Yellen has certainly taken up the education mantle, but experts disagree over whether that’s actually a good thing.
Whitehurst said the issue of education isn’t within the Federal Reserve’s traditional purview — it’s a long-term growth strategy that impacts relatively little of the U.S. population, compared to the Fed’s usual blunter, short-term economy-adjusting tools.
Given how complex education is, and the level of disagreement on how much education influences the economy, it’s perhaps better she stays out, he said.
“I’m not sure it does any harm, but I think it may deflect attention from the complexities of what needs to be done,” he said. “And to the extent that happens, maybe it’s better it wasn’t happening.”
Whitehurst, a frequent critic of research on the outcomes of preschool programs, in particular took issue with Yellen’s comments on early education.
“It’s as if she’s beating a drum for something that the underlying data don’t support anymore,” he said. “It’s an advocacy position rather than one that I think represents an appropriate sensitivity.”
(Research by economist James Heckman shows investments in preschool for low-income children saved money long-term, as those students were more likely to stay in school, were less likely to be incarcerated, and had better health outcomes. His research showed a 7 to 10 percent rate of return for preschool programs that start at age 3, with higher returns for programs that begin in infancy.)
Madowitz said it is a relevant and fitting role for Yellen to take.

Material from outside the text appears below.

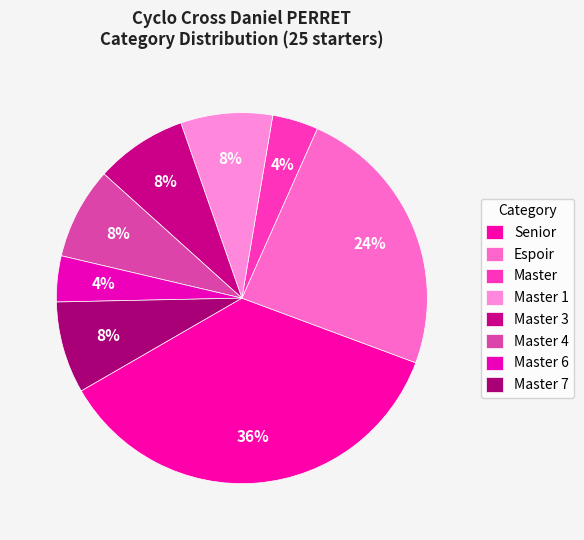

Between Senior and Espoir, which is larger?

Senior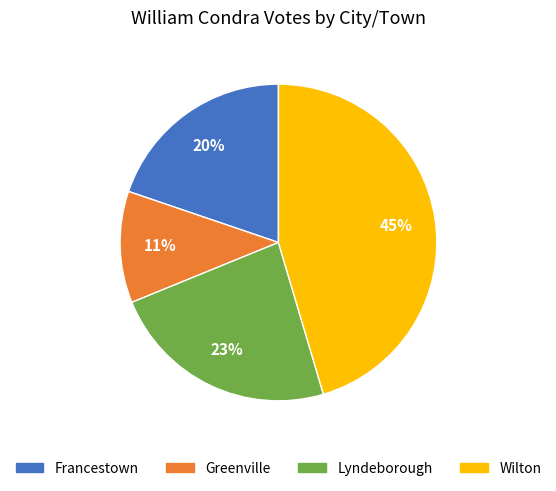

To the nearest percent, what percentage of the pie is Francestown?

20%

The Federal Reserve has done pretty much all it can through its short-term tools to boost the economy since the 2008 recession, and though unemployment is low, the inflation rate, the Fed’s usual economic measure, has failed to meet targets.
“If you want to think really hard about how to get that [economic growth] rate to start going up, you need things like faster population growth … [or] an expectation that the workforce in the future is going to be more productive than it is now,” he said. “Education is the clear channel for the latter.”
Issues like early childhood education pay off in the near term, by encouraging parents to remain in the workforce who might otherwise stay home to take care of children, he said. And investments in K-12 and higher education pay off exponentially in the long term, an idea called “dynamic complementarity,” he said.
Whoever the next Fed chair is, he or she is likely to discuss education less than Yellen, simply because she has focused on it so much, Madowitz predicted.
But, Madowitz added, the issue has risen in prominence and won’t totally lose its spot at the central bank.
“The nerds in the building at the Fed will win that fight and get the institution to focus on it a little more,” he said.